Your goal – List each line of the data that holds the string "город", please.

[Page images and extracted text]
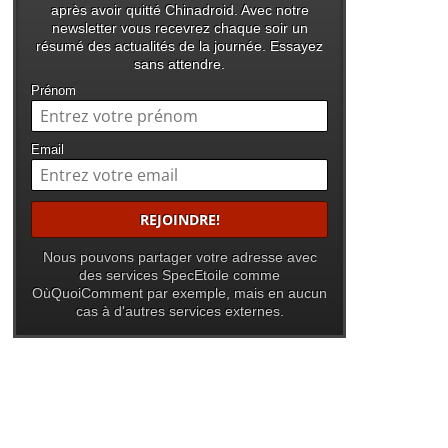
après avoir quitté Chinadroid. Avec notre
newsletter vous recevrez chaque soir un
résumé des actualités de la journée. Essayez
sans attendre.
Prénom
Email
Nous pouvons partager votre adresse avec
des services SpecEtoile comme
OùQuoiComment par exemple, mais en aucun
cas à d'autres services externes.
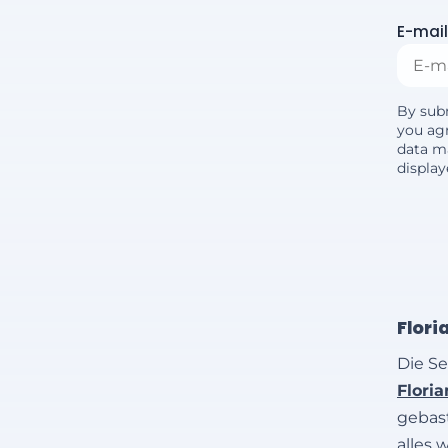
E-mail
By sub
you agr
data m
displa
Flori
Die Se
Flori
gebast
alles 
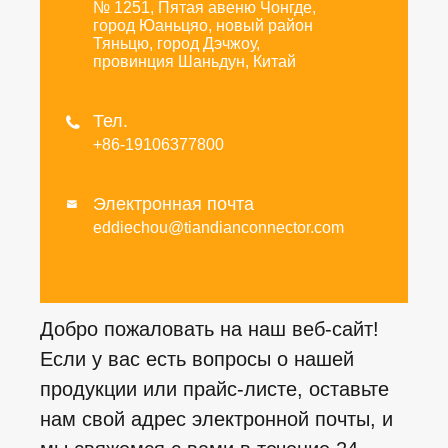
№ 1251, Пятая авеню Чонгде,
город Юаньцяо, новый район
Тяньцю, город Дэчжоу,
провинция Шаньдун, Китай
Тел.

+86-19106377800
Электронная почта

eddiechou@tiandianconnector.com
Добро пожаловать на наш веб-сайт!
Если у вас есть вопросы о нашей
продукции или прайс-листе, оставьте
нам свой адрес электронной почты, и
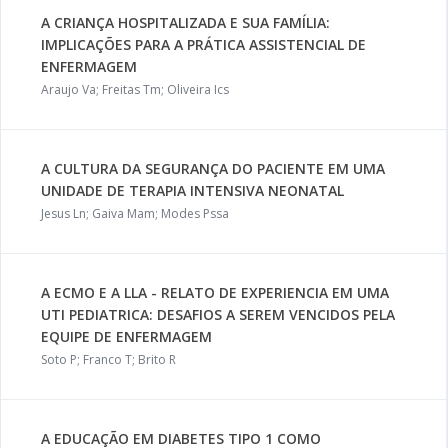
A CRIANÇA HOSPITALIZADA E SUA FAMÍLIA:
IMPLICAÇÕES PARA A PRÁTICA ASSISTENCIAL DE
ENFERMAGEM
Araujo Va; Freitas Tm; Oliveira Ics
A CULTURA DA SEGURANÇA DO PACIENTE EM UMA
UNIDADE DE TERAPIA INTENSIVA NEONATAL
Jesus Ln; Gaiva Mam; Modes Pssa
A ECMO E A LLA - RELATO DE EXPERIENCIA EM UMA
UTI PEDIATRICA: DESAFIOS A SEREM VENCIDOS PELA
EQUIPE DE ENFERMAGEM
Soto P; Franco T; Brito R
A EDUCAÇÃO EM DIABETES TIPO 1 COMO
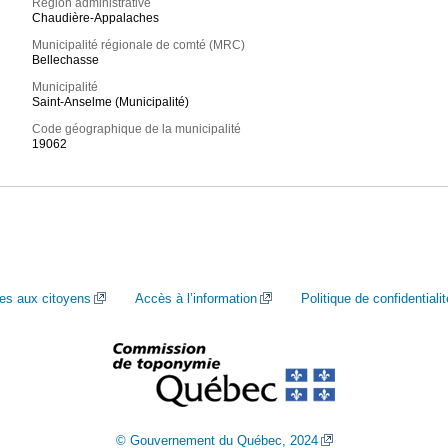
Région administrative
Chaudière-Appalaches
Municipalité régionale de comté (MRC)
Bellechasse
Municipalité
Saint-Anselme (Municipalité)
Code géographique de la municipalité
19062
ces aux citoyens
Accès à l’information
Politique de confidentialit
© Gouvernement du Québec, 2024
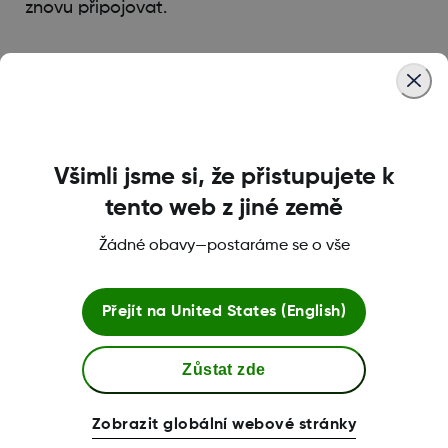
znovu připojovat.
Was this article helpful?
Všimli jsme si, že přistupujete k
tento web z jiné země
LBL016375 Rev001
Žádné obavy—postaráme se o vše
Podmínky a Zásady
Přejít na
United States (English)
Zůstat zde
Další informace
Zobrazit globální webové stránky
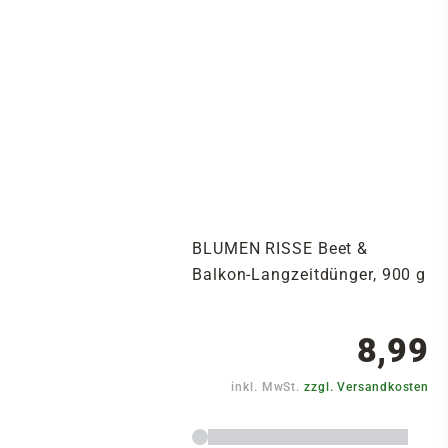
BLUMEN RISSE Beet &
Balkon-Langzeitdünger, 900 g
8,99
inkl. MwSt.
zzgl. Versandkosten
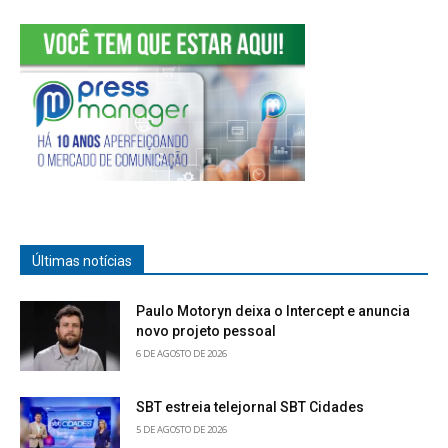
Últimas notícias
Paulo Motoryn deixa o Intercept e anuncia
novo projeto pessoal
6 DE AGOSTO DE 2026
SBT estreia telejornal SBT Cidades
5 DE AGOSTO DE 2026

Output for this exercise –
город Юаньцяо, новый район
Тяньцю, город Дэчжоу,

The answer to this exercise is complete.